To the phrase “philosophy of history” we are still unaccustomed to give another meaning than that of a more or less speculative interpretation. The historical philosophies of Hegel and Schlegel have in spite of all the difference of their basic conceptions this in common, that they are both wholly speculative. In fact, all the best known representatives of the more recent philosophy of history are entirely speculative thinkers. Spengler likewise does not at all break with the tradition of this course.

There has been, however, another sort of philosophy of history besides the speculative: an empirical or inductive philosophy of history, which has not been so well known, only because its representatives have walked more humbly and their doctrines have appealed less to the existing intellectual fashions.

A historical philosopher should approach history as an empiricist, without any preconceived opinions about the result of historical investigation; nothing can be introduced into it as an assumption or an inclination. This is not to say that a philosopher cannot approach history from the ethical side, having standards of moral values; the comprehending interpretation of historical event must be arrived at purely à posteriori, by sifting and ordering the facts. The results of the examination of facts must depend only on the method, and not on any ideological views which he may otherwise have.

It had already become clear to Koneczny, thanks to his specialised investigations as a professional historian, that a deeper understanding of history is possible only when history is seen as a conflict of different civilisations. Already in the nineties — when writing his earlier works on the history of this Eastern European area in which during the centuries three civilisations had clashed — Koneczny came upon the idea which Oswald Spengler proclaimed some two or three decades later. Spengler presented it as an apparently completely new achievement, in opposition to the “tapeworm scheme” of a single historical development of humanity; he too showed that a single straightlined history of humanity did not exist, but only a multitude of isolated developments which went their course separated in time and space. Koneczny, however, as an aposteriorist and empiricist, desisted at any cost from giving a common ruling principle to these separate lines. If such a principle exists, it cannot be laid down in advance, as Spengler did.

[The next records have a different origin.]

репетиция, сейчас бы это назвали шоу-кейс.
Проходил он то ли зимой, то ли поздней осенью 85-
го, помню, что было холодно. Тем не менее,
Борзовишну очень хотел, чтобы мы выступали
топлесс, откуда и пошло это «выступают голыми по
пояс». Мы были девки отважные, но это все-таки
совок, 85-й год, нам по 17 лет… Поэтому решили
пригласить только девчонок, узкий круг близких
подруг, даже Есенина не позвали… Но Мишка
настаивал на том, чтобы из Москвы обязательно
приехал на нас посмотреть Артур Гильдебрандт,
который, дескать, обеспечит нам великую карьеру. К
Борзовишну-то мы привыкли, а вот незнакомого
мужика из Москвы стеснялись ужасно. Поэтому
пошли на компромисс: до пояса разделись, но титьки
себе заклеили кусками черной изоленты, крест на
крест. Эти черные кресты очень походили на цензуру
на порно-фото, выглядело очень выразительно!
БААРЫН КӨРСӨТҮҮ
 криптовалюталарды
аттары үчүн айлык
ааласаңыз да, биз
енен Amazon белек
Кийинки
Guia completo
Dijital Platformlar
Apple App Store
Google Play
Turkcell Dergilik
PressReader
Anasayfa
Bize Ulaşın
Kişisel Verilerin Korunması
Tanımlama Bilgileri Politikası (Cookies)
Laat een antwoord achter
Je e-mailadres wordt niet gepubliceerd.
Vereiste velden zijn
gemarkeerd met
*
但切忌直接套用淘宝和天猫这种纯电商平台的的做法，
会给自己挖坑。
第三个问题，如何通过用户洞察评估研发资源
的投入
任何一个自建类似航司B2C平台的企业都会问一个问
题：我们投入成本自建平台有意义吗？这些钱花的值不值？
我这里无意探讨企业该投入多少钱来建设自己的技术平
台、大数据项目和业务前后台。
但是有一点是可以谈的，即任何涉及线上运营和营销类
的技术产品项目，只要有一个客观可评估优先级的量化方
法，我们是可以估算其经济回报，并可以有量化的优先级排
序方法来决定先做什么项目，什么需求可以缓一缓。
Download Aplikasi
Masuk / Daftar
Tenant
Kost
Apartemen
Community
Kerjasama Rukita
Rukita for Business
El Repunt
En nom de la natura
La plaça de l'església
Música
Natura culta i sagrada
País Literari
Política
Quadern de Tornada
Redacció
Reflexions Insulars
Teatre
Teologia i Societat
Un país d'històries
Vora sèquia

The diversity of these civilisations consists in a manifold structure of the social life in the different human groups.

The definition, which Koneczny gives to describe this central and basic notion of his, is that civilisation is a structural method*) of human common life. This definition is on one hand very wide; it embraces the whole moral, intellectual and material being of man; it embraces family, society, state, nation, art, learning, politics and economy. On the other hand, this sharp and clear definition is intended also to narrow the vague and featureless notions of culture, on the basis of which the philosophy of history has often worked; but this narrowing is indispensable if one will not renounce a solution of the central historical-philosophical problem as Spengler does who in his two volumes never defines what civilisation in fact is.

So there exists, as even a most superficial observation can recognise, not only one structural method of human social life, but an infinite plurality of forms which differ very much among themselves. Ethnology is still discovering new ones. Not every civilisation embraces all spheres of life. Only the so-called great civilisations are of special interest from the point of view of history.

In face of this plurality and diversity of civilisations, two questions emerge:

  1. On what is this diversity based and in what does it consist?

  2. Where does it come from and by what factors of differentiation has it been brought about?

The reply to the first question consists in a detailed development of the notion of civilisation.

The second question, however, is the true central problem of the philosophy of history.